Thursday, April 24, 2008

Politics and Religion...


Every time I read an excerpt from an interview where a candidate talks about how their faith drives them and blah, blah...it makes me want to tear my hair out. Why do we need religion in our politics? Why do most Americans need to have a strong spiritual candidate? Are they afraid that if an agnostic or atheist got elected president that they would immediately banish religion? No offense but if we had an atheist with an amazing economic plan running against John McCain, I'd vote for the atheist. Not because he's an atheist like me but because he had a plan to get us out of recession. Obama was right when he said these people cling to guns and religion. They come out of their holes every fours years and scream bloody murder over whatever the stupid "family values" issue is at the time then go away again. We have serious problems in this country.

This rant was brought on after reading an article from CNN's Political Ticker about how McCain might get baptized again.
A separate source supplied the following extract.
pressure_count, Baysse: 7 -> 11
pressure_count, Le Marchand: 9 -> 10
I wanted to share a few of the gimp's answers.


"Pastor Dan Yeary has a message I enjoy and appreciate," he said, adding that he and his family have "grown close to [Yeary] over the years" and that he tried to attend services at the church whenever he was home in Arizona.
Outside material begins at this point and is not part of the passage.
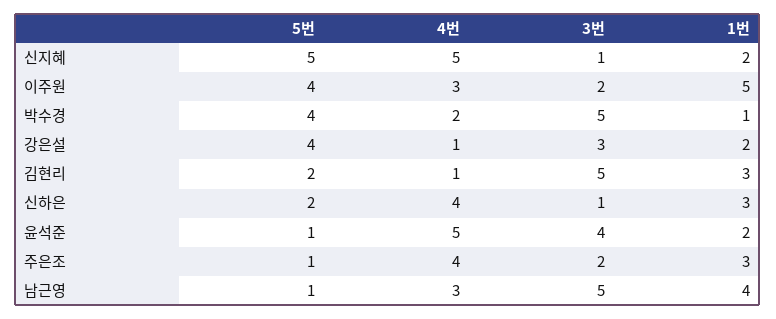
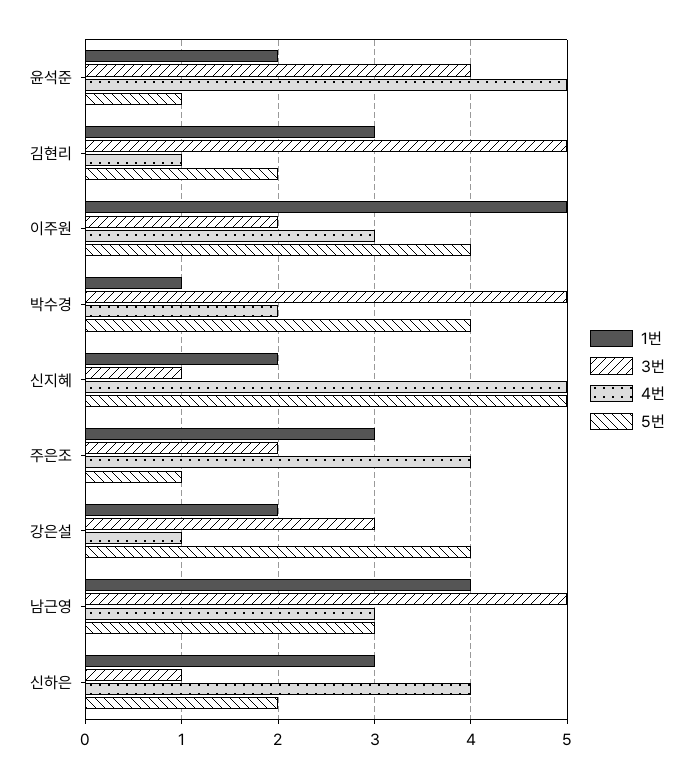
5번, 남근영: 1 -> 3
"The message that Dan Yeary conveys of Christian love and redemption is one that I welcome," said McCain.

Are you listening Iraq?? John McCain believes in redemption and you have 100 years to receive it. Just accept Jesus Christ as your saviour it's that easy! Sigh.


On Wednesday, McCain cited the "the importance of Judeo-Christian values of 'Do unto others as you would have them do unto you.'"
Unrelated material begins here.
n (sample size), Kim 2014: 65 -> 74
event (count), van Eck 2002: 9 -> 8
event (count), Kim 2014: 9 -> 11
"There's enormous implications of that simple phrase," he added, calling it "one of the fundamental principles of leadership."


The old "do unto others..." line. Nice play sir! You have to realize that this only applies to McCain when discussing torture and permanent corporate tax cuts. How is anyone taking this asshole seriously?

3 comments:

Rob said...

That photo of McCain is awesome!

Michael Hart said...

Bradda,
While I can sympathize with the frustration you feel as an atheist, it would be helpful to try to understand we "need religion in our politics" because most politicians are religionists, as are most Americans.

Religion— at least in some form— is not going away; ever. Which makes it imperative that religion be held accountable to its supposed superior moral and ethical values, and that the line between church and state be respected and kept strong.

Most Americans need to have a strong spiritual candidate" because they (religious Americans) innately long for a religious leader. There is an instinctive longing in the heart of man for help from above and beyond. This craving is designed to anticipate the appearance on earth of spiritual personages. Our world has been largely deprived of these superhuman leaders and rulers,( a long story) and therefore do we constantly and unconsciously seek to make good this loss by transferring those longings to our human leaders. That's at least one reason why Obama was immediately labeled a "messiah" candidate by both sides of the political spectrum.

Even a brilliant atheist politician with a great economic plan would have tough sledding against a mediocre religionist politician, because people innately want our leaders to reflect their own values, and chief among those is their belief in a Supreme Being.

McCain is a pandering pawn of the neocon right, and a dangerously stupid one at that. But I think you know the answer to your own question, "How is anyone taking this asshole seriously?" is the name of your blog: Illiterate Electorate.

But don't give up hope! If we can get a fair election, we'll have a Democrat for president, buried up to his neck in the shit quagmire left by the Republicans. It's we Americans who must dig him out.

Bradda said...

Michael,
Well said. I wasn't trying to come off as an anti-religious atheist and I apologize if that's the way it seemed. I understand a great majority of America believes in a higher power and that is their right.
I was trying to get the point across that our candidates should only have to say what denomination they are and maybe what church they attend. Anything else becomes a sticky slope eroding separation of church and state.
I won't claim to be very well read on religion as I personally don't see the draw. It just seems to me that the conservative Christian right has slowly engulfed our government in all branches and the evangelicals scare the crap out of me. If they are going to have such an important role to play in our policies then they should be taxed like any of political bloc. Maybe I'm just naive on religion.
I do tend to ask a lot of rhetorical questions in my posts your right. It helps to keep me sane.